Tom Albro, who has been with the Port of Seattle since 2010, said he wants to move on to serving the community in new ways, with particular focus on resolving political divides and dealing with economic inequality.
Port of Seattle Commission President Tom Albro said Sunday he does not intend to seek re-election this year.
Albro, who has been with the Port since 2010, will leave when his term expires at the end of this year, he said in an interview. He said he wants to move on to serving the community in new ways, with particular focus on resolving political divides and dealing with economic inequality.
“For me personally, I just think that I’ve contributed what I can as port commissioner over these eight years,” Albro said.
Albro said he long anticipated he would only serve two terms at the port and that the departure has nothing to do with recent turmoil at the job. In the opening months of the year, Port CEO Ted Fick has resigned and a state audit questioned bonuses paid to port employees. Albro, meanwhile, recently recused himself from discussions of Seattle’s arena proposals because he owns a company that manages the Seattle Monorail.
Albro said he decided a couple of months ago not to seek re-election and told his colleagues on the commission last month. He said he wanted to make the decision public now so there was time for qualified candidates to consider running for the position. He said he doesn’t have a particular candidate in mind he would support.
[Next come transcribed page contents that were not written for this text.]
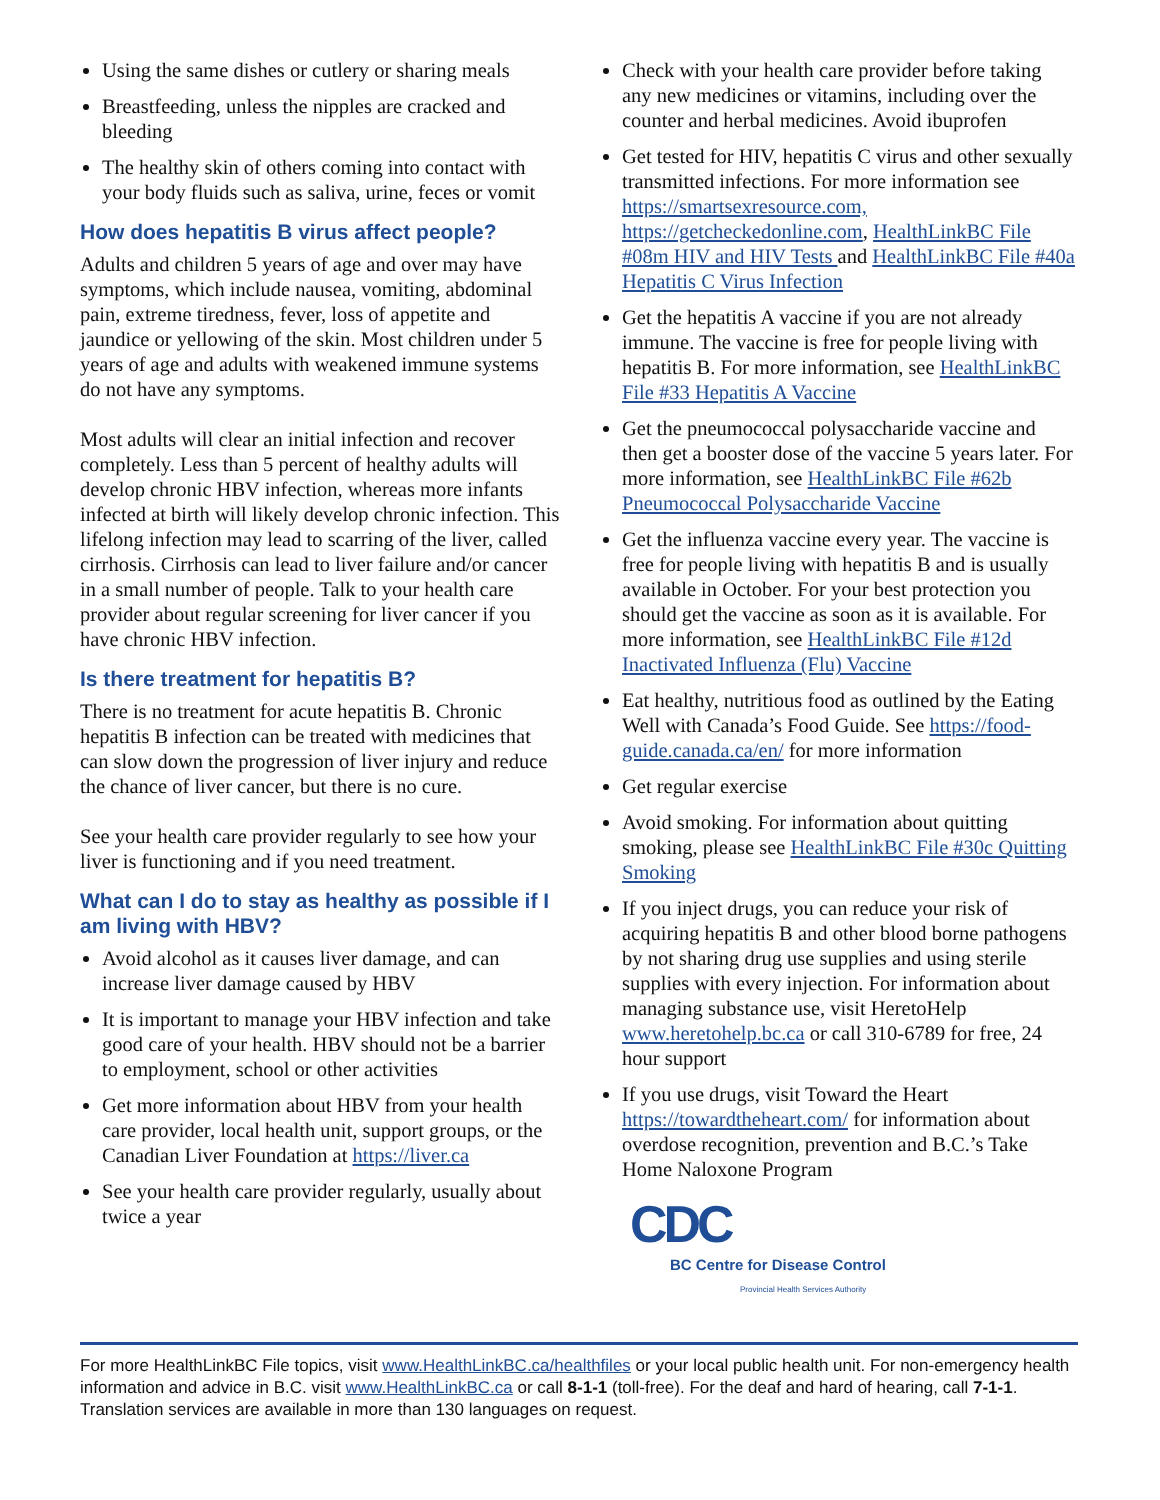Using the same dishes or cutlery or sharing meals
Breastfeeding, unless the nipples are cracked and bleeding
The healthy skin of others coming into contact with your body fluids such as saliva, urine, feces or vomit
How does hepatitis B virus affect people?
Adults and children 5 years of age and over may have symptoms, which include nausea, vomiting, abdominal pain, extreme tiredness, fever, loss of appetite and jaundice or yellowing of the skin. Most children under 5 years of age and adults with weakened immune systems do not have any symptoms.
Most adults will clear an initial infection and recover completely. Less than 5 percent of healthy adults will develop chronic HBV infection, whereas more infants infected at birth will likely develop chronic infection. This lifelong infection may lead to scarring of the liver, called cirrhosis. Cirrhosis can lead to liver failure and/or cancer in a small number of people. Talk to your health care provider about regular screening for liver cancer if you have chronic HBV infection.
Is there treatment for hepatitis B?
There is no treatment for acute hepatitis B. Chronic hepatitis B infection can be treated with medicines that can slow down the progression of liver injury and reduce the chance of liver cancer, but there is no cure.
See your health care provider regularly to see how your liver is functioning and if you need treatment.
What can I do to stay as healthy as possible if I am living with HBV?
Avoid alcohol as it causes liver damage, and can increase liver damage caused by HBV
It is important to manage your HBV infection and take good care of your health. HBV should not be a barrier to employment, school or other activities
Get more information about HBV from your health care provider, local health unit, support groups, or the Canadian Liver Foundation at https://liver.ca
See your health care provider regularly, usually about twice a year
Check with your health care provider before taking any new medicines or vitamins, including over the counter and herbal medicines. Avoid ibuprofen
Get tested for HIV, hepatitis C virus and other sexually transmitted infections. For more information see https://smartsexresource.com, https://getcheckedonline.com, HealthLinkBC File #08m HIV and HIV Tests and HealthLinkBC File #40a Hepatitis C Virus Infection
Get the hepatitis A vaccine if you are not already immune. The vaccine is free for people living with hepatitis B. For more information, see HealthLinkBC File #33 Hepatitis A Vaccine
Get the pneumococcal polysaccharide vaccine and then get a booster dose of the vaccine 5 years later. For more information, see HealthLinkBC File #62b Pneumococcal Polysaccharide Vaccine
Get the influenza vaccine every year. The vaccine is free for people living with hepatitis B and is usually available in October. For your best protection you should get the vaccine as soon as it is available. For more information, see HealthLinkBC File #12d Inactivated Influenza (Flu) Vaccine
Eat healthy, nutritious food as outlined by the Eating Well with Canada’s Food Guide. See https://food-guide.canada.ca/en/ for more information
Get regular exercise
Avoid smoking. For information about quitting smoking, please see HealthLinkBC File #30c Quitting Smoking
If you inject drugs, you can reduce your risk of acquiring hepatitis B and other blood borne pathogens by not sharing drug use supplies and using sterile supplies with every injection. For information about managing substance use, visit HeretoHelp www.heretohelp.bc.ca or call 310-6789 for free, 24 hour support
If you use drugs, visit Toward the Heart https://towardtheheart.com/ for information about overdose recognition, prevention and B.C.’s Take Home Naloxone Program
CDC
BC Centre for Disease Control
Provincial Health Services Authority
For more HealthLinkBC File topics, visit www.HealthLinkBC.ca/healthfiles or your local public health unit. For non-emergency health information and advice in B.C. visit www.HealthLinkBC.ca or call 8-1-1 (toll-free). For the deaf and hard of hearing, call 7-1-1. Translation services are available in more than 130 languages on request.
During his tenure, the Port of Seattle joined with the Port of Tacoma to create the Northwest Seaport Alliance to more effectively compete in the changing shipping industry. That alliance was something Albro said he was particularly proud of.
“That is something that will advantage the Northwest and our economy for many years to come,” Albro said.
Albro said the port has more work to do to improve its relationships with other local governments, including the city of Seattle and jurisdictions around Seattle-Tacoma International Airport. He’d like to see the port do more in other parts of King County, too — for example, to invest in commercial kitchens in places like eastern King County that could support agricultural work.
Those things could help foster job growth and help address the economic inequality in the region, Albro said.